### ASSIGNED TASK
Answer these questions using the text on engagement.
1. What date appears at the top of the text on engagement?
2. Which passage in Deuteronomy does the text on engagement mention?
3. Which Genesis passage does the text on engagement give as the start of the Bible's affirmation that engagement and marriage are egalitarian?

### EXCERPT TO READ
Friday, April 26, 2024

The Logically And Biblically Egalitarian Nature Of Engagement

One does not even have to look outside the Torah itself to find overt acknowledgement of the fact that if a woman is engaged to a man, the man is engaged to the women, and in light of the metaphysical equality of Genesis 1:26-27 (and 5:1-2) and the non sequitur and contradictory nature of the alternative, of course there is no difference in the sexual morality of an engaged man having sex with a woman outside of the relationship and the opposite that is mentioned in Deuteronomy 22:23-24.  As I will tackle below, the identical nature of engagement in both directions is true by logical necessity and thus the Bible would have to be consistent with this for it to even be possibly true.  It is just that it does from start (Genesis 2:23-24) to finish affirm that the status of engagement and the marriage to follow is egalitarian.

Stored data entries

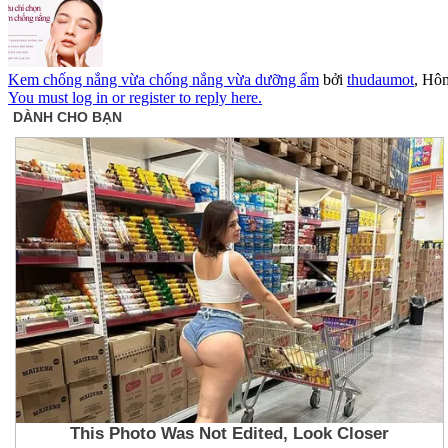
Kem chống nắng vừa chống nắng vừa dưỡng ẩm
bởi
thudaumot
,
Hôm
You must log in or register to reply here.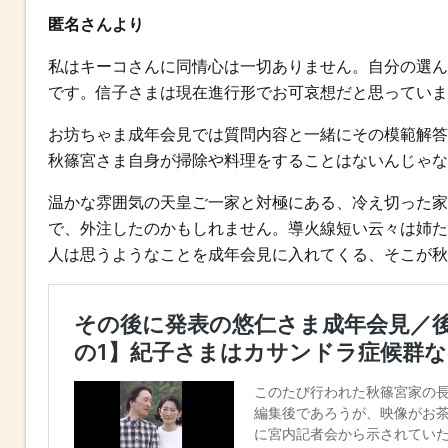
匿名さんより
私はキーコさんに同情心は一切ありません。自分の選ん
です。信子さまは現在進行形でお可哀想だと思っていま
お坊ちゃま成年会見では質問内容と一緒にその模範解答
秋篠宮さま自身が掃除や料理をすることはないんじゃな
温かな雰囲気の天皇ご一家と対極にある、冷え切った家
で、外注したのかもしれません。導火線短い云々は姉た
人は思うようなことを成年会見に入れてくる、そこが秋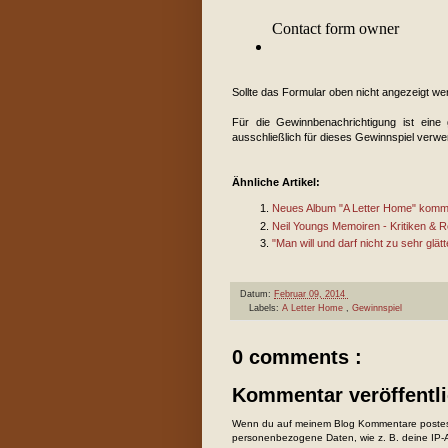
Sollte das Formular oben nicht angezeigt we
Für die Gewinnbenachrichtigung ist eine g
ausschließlich für dieses Gewinnspiel verwe
Ähnliche Artikel:
Neues Album "A Letter Home" komm
Neil Youngs Memoiren - Kritiken & 
"Man will und darf nicht zu sehr glä
Datum:
Februar 09, 2014
Labels:
A Letter Home
,
Gewinnspiel
0 comments :
Kommentar veröffentl
Wenn du auf meinem Blog Kommentare postest
personenbezogene Daten, wie z. B. deine IP-Ad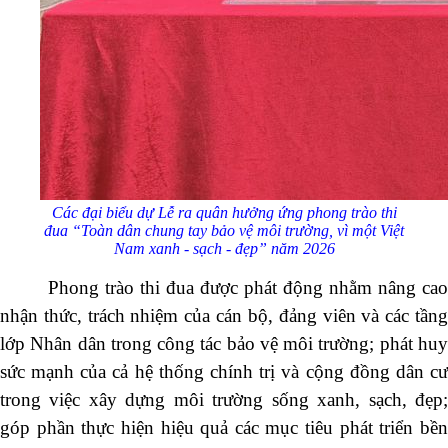
Các đại biểu dự Lễ ra quân hưởng ứng phong trào thi
đua “Toàn dân chung tay bảo vệ môi trường, vì một Việt
Nam xanh - sạch - đẹp” năm 2026
Phong trào thi đua được phát động nhằm nâng cao
nhận thức, trách nhiệm của cán bộ, đảng viên và các tầng
lớp Nhân dân trong công tác bảo vệ môi trường; phát huy
sức mạnh của cả hệ thống chính trị và cộng đồng dân cư
trong việc xây dựng môi trường sống xanh, sạch, đẹp;
góp phần thực hiện hiệu quả các mục tiêu phát triển bền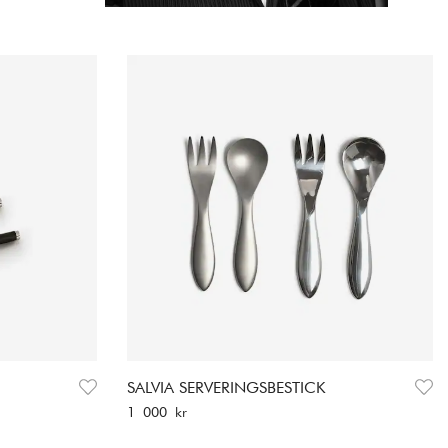
SALVIA SERVERINGSBESTICK
Pris
:
1 000 kr
1 000 kr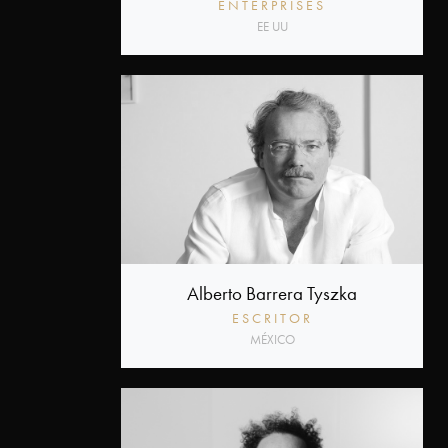
ENTERPRISES
EE UU
Alberto Barrera Tyszka
ESCRITOR
MÉXICO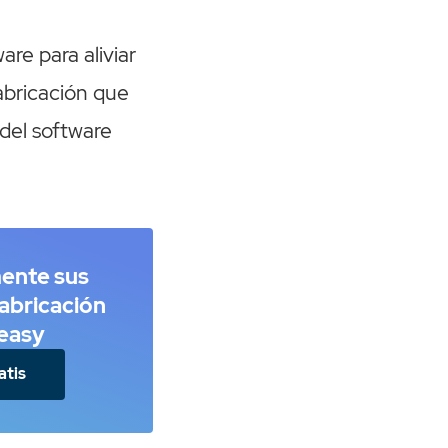
re para aliviar
fabricación que
del software
mente sus
abricación
easy
atis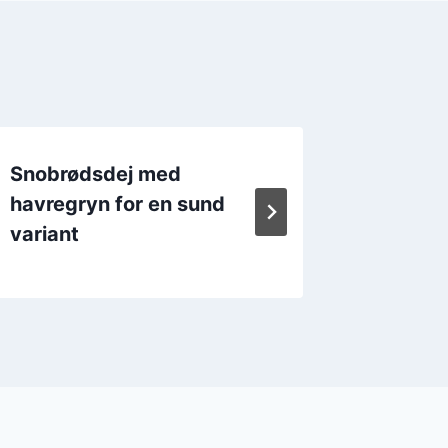
Snobrødsdej med
Snobrø
havregryn for en sund
perlesu
variant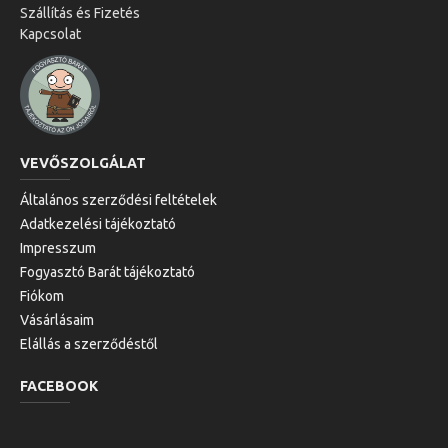
Szállítás és Fizetés
Kapcsolat
VEVŐSZOLGÁLAT
Általános szerződési feltételek
Adatkezelési tájékoztató
Impresszum
Fogyasztó Barát tájékoztató
Fiókom
Vásárlásaim
Elállás a szerződéstől
FACEBOOK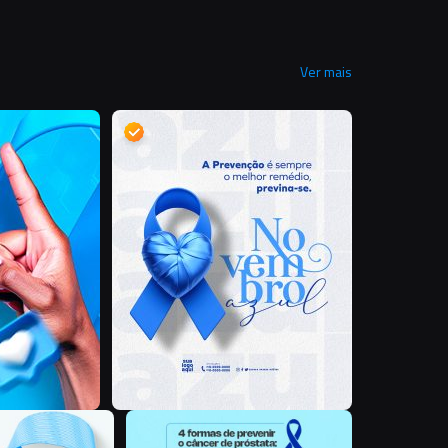
Ver mais
D
R
D
L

### YOUR SOLUTION
1. Friday, April 26, 2024
2. Deuteronomy 22:23-24
3. Genesis 2:23-24